U.S. presses for deployment costsThe United States recently pressed South Korea to pay at least $100 million, or 117 billion won, for the temporary dispatch of U.S. strategic assets around the Korean Peninsula, the JoongAng Ilbo exclusively reported Wednesday.
Citing multiple sources with knowledge of the talks, the paper said U.S. officials raised the issue late last month and again last week when both countries met for their first and second rounds of discussions on renewing the bilateral Special Measures Agreement (SMA), a cost-sharing deal that defines how much each country pays for the stationing of 28,500 U.S. troops in South Korea.
Both countries launched discussions late last month to renew the deal, which is set to expire at the end of this year. The first round of talks was held on Sept. 24 and 25, and the second round was held on Oct. 23 and 24.
In both meetings, multiple sources who spoke with the JoongAng Ilbo said the United States asked South Korea to pay for the deployment of their strategic assets flying near the Korean Peninsula, saying their flights were defending the South.
U.S. strategic assets include long-range bombers, nuclear-powered submarines and aircraft carriers. South Korea currently does not pay for their deployments.
The United States was said to have relayed to the South Korean interlocutors during the recent meetings that a B-1B strategic bomber flew near the South five to six times last year from the U.S. territory of Guam in the Western Pacific, which is about 1,900 miles southeast of South Korea.
It is not precisely known how much Washington spends for a single flight of a B-1B from Guam to South Korea, but CBS News reported last year that it takes about $96,000 in operational costs for it to fly for one hour, which would mean a flight from Guam to Korea and back, which takes about 13 hours, would cost nearly $1.2 million.
Last year when Seoul and Washington were holding discussions for the current SMA, the United States was said to have asked the South to pay about 35 billion won for deployment costs of their strategic assets, which Seoul refused, saying the SMA only covers U.S. troops stationed here.
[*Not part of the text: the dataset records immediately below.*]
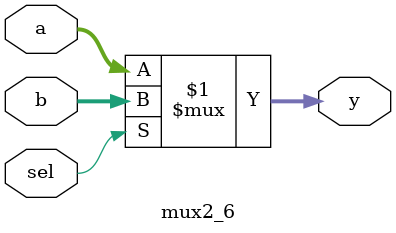
<source format=v>
module mux2_6( sel, a, b, y );
    parameter bitwidth=32;
    input sel;
    input  [bitwidth-1:0] a, b;
    output [bitwidth-1:0] y;
    assign y = sel ? b : a;
endmodule
</source>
On why Washington suddenly decided to increase their deployment cost demand by more than three-fold this year, a Seoul government official told the JoongAng Ilbo that the United States was increasing nearly all the demands they made last year by more than three times to consequently force the South to pay $5 billion in the next SMA agreement, which amounts to about 5.8 trillion won.
U.S. bombers used to fly directly over South Korean soil in 2017 when North Korea was testing intercontinental ballistic missiles and a nuclear weapon, but their flight routes changed in 2018 as Washington and Pyongyang entered denuclearization talks, local military officials say. Last year, no U.S. strategic weapon was directly deployed in South Korean waters or airspace, nor have they been used in combined military exercises between the two countries.